The solution is identity federation. The whole concept that Adobe.com or Mom & Pop Blog have passwords at all is ridiculous. If they allowed OpenID logins and stuck nice Google / Facebook / Twitter / Yahoo / OpenID buttons on there then no one would need all these crappy passwords, they would just use their already created and secure federated ID.

Re:our fault

[Tom]

It's that the average user is so dense that they cant understand the security professional and they're also so lazy that they wont learn or even take basic self preservation measures unless their forced to.

I think I want your bosses phone number, because I'd just love to get a consulting gig where I set you guys straight.

Lack of understanding for the actual user is the #1 security risk of our time.

I understand your sentiment. I've been there. 8 years ago I was on the expert panel of a security conference and one of the questions asked was which security risks we estimate will still be there 10 years down the road. We five experts quickly agreed and I was the one to tell it to the audience that "dumb users" was the primary answer. 3 years ago I went back to that conference as the keynote speaker and began my talk with "I was wrong".

Users aren't lazy, or stupid, or anything like that. Going into the discussion with that assumption is a basic logic flaw. As we all know from logic 101, if your assumption is wrong, your conclusion is worse then wrong, it's meaningless.

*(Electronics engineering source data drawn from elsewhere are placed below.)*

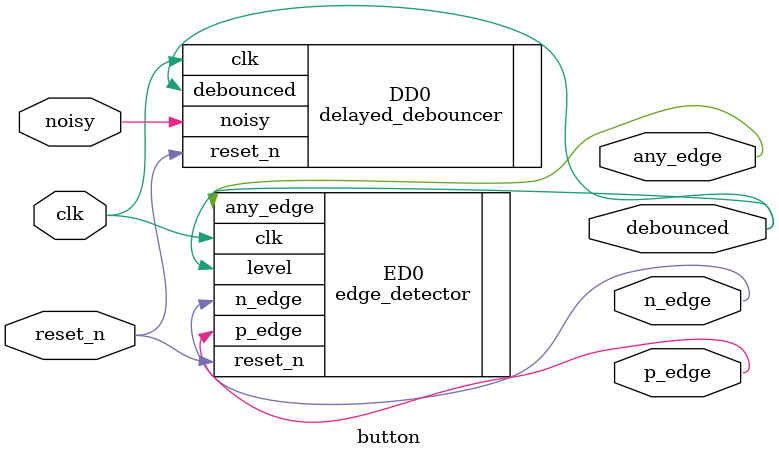
<source format=v>
`timescale 1ns / 1ps


module button(
    input clk, reset_n,
    input noisy,
    output debounced,
    output p_edge, n_edge, any_edge
    );
    
    delayed_debouncer DD0(
        .clk(clk),
        .reset_n(reset_n),
        .noisy(noisy),
        .debounced(debounced)
    );
    edge_detector ED0(
        .clk(clk),
        .reset_n(reset_n),
        .level(debounced),
        .p_edge(p_edge),
        .n_edge(n_edge),
        .any_edge(any_edge)
    );
    
endmodule

</source>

Your biggest problem are people and the fact they don't take security seriously.

Assumptions like this is what causes security to be so fucked up. It's a typical shifting-the-blame response.

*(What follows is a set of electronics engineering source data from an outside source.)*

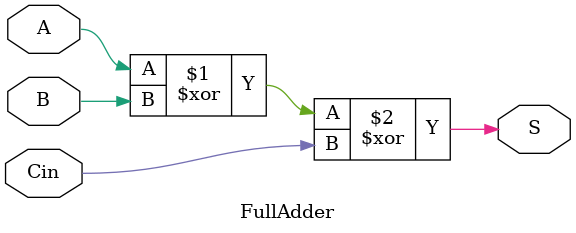
<source format=v>
`timescale 1ns / 1ps
module FullAdder(input wire A, B, Cin, output wire S);

  assign S = (A^B)^Cin;

endmodule

</source>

I am advocating that every security problem is the result of some security professional fucking up. Every single one, including people choosing "123456" as their password. It might not be a technical fuck-up, but one of communication or design (that one is the elephant in the room most people overlook) or empathy.

Once you stop making other people responsible and check back to see if you could change anything to make this problem go away, you almost always find out that heck yes, you can.

Re:Password Evolution

I don't understand what it being 2014 has to do with anything. Do we expect humanity to get smarter about passwords every year?

They all vary

[speedlaw]

The reason passwords suck is: This one wants eight characters, with a symbol and letter This one wants eight characters, with NO symbols, and a letter This one wants upper and lower case letters This one wants upper and lower case with a symbol and number This one want upper and lower with no symbols. The formats change all the time, so it is no wonder that most people end up with a post it note stuck to the computer, or if stealthy, inside the draw.

Too many sites want a password

[mtthwbrnd]

Even to read some news site requires that you go through the stupid account creation process. I doubt that most are using these simple passwords for anything important, just for the stupid sites who are so full of their own self importance that the creators believe that at some stage in the future a huge corporation i going to offer them $100M for their database of users.

Look, I bought a box to hook up to my tv to watch youtube on my tv. It requires me to enter a google email address. Well, I did not want to use my usual email address. What if I give the box to somebody Do I have to spend an hour trying to delete my account details from the stupid thing? So I did what everybody else does. I spent half an hour creating YET ANOTHER F*CKING GOOGLE ACCOUNT with a fake name and simple password (123456 or something like that so just so that I could use the thing.

If you try to watch "Tayo The Little Bus" it asks you to sign in because apparently some idiot user has marked it as not "Age Appropriate" or some other nanny state BS like that.

That is why there are so many "easy" passwords. Because the idiots in charge have created a situation where we have to have so many passwords.

Re:Maybe people don't care

[QuesarVII]

He used iso date format - arguably the best and most universal way to represent a date. Get over yourself.